BEGIN Reading text
The beginning of a new year is a great time for employers to reflect on their benefits plans and take steps to get in ahead of potential challenges.
Here are four ways to set the benefits year off on a good foot:
1. Review the company’s benefits philosophy
Every organization should have a philosophy that drives the design and structure of the plan, as well as decision-making about direction and business exceptions. Employers should review the benefits philosophy periodically to ensure its tenets are still relevant to the organization as it changes and evolves over time, and that the plan still matches that philosophy.
Questions to ask include:
- Does the program align with the organization’s intentions in terms of what and who is covered?
- Is the philosophy addressing organizational challenges, such as rising disability costs due to mental-health issues, high turnover or low employee engagement?
- What are the projections for growth or reductions in the workforce for the coming year? Does the benefits philosophy still make sense in this context?
END Reading text
__Action item 1__
Please put this sentence from the benefits-planning article into Spanish: "The beginning of a new year is a great time for employers to reflect on their benefits plans and take steps to get in ahead of potential challenges."
__Action item 2__
Pick up the benefits-planning article after its last sentence and carry it forward.
BEGIN Given material
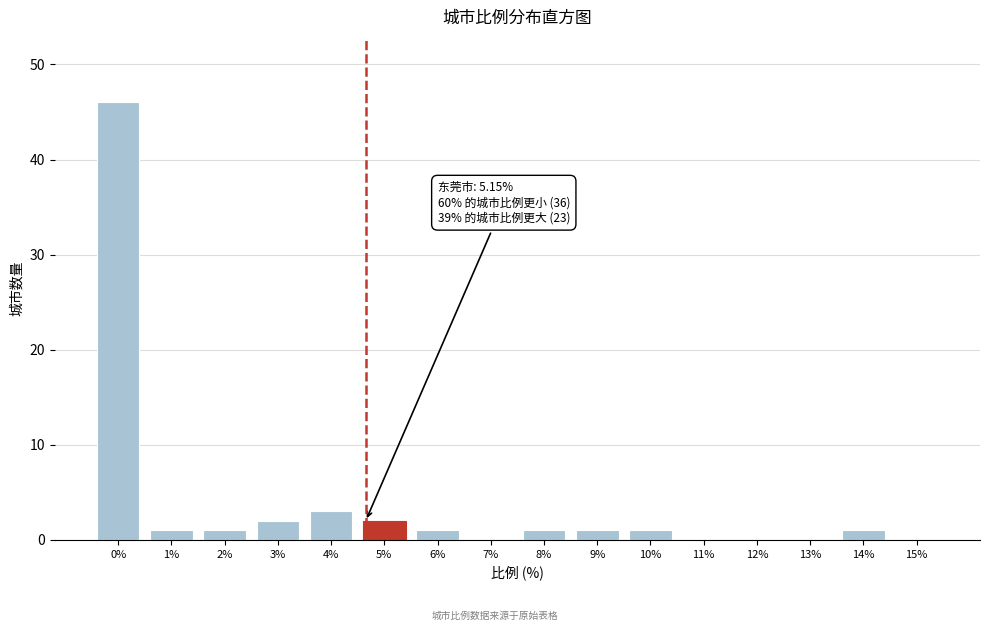

Reading left to right, transcribe all the data shown in this chart.

0%=46	1%=1	2%=1	3%=2	4%=3	5%=2	6%=1	7%=0	8%=1	9%=1	10%=1	11%=0	12%=0	13%=0	14%=1	15%=0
END Given material
__Response area 1__
El comienzo de un nuevo año es un gran momento para que los empleadores reflexionen sobre sus planes de beneficios y tomen medidas para anticiparse a posibles desafíos.

__Response area 2__
A high-level review of why an organization has a benefits program in the first place, and what it’s trying to accomplish, can be a helpful exercise, instructing activity and direction for the coming year.
2. Take stock of wellness.
If wellness is an area of focus, take inventory of the elements already in place. This can be especially helpful if parts of the wellness offering are based in different areas of the organization.
While benefits like fitness classes, an onsite gym or an employee assistance program are visible, employers should be considering other offerings as wellness. These include a retirement program that offers financial planning to members, a physical space with areas for meditation or prayer, a safe place to lock up and store bikes, volunteering opportunities and a donation-matching program.
These all fall into the wellness category — and employers should consider this when adding new benefits and assessing the success of current programs.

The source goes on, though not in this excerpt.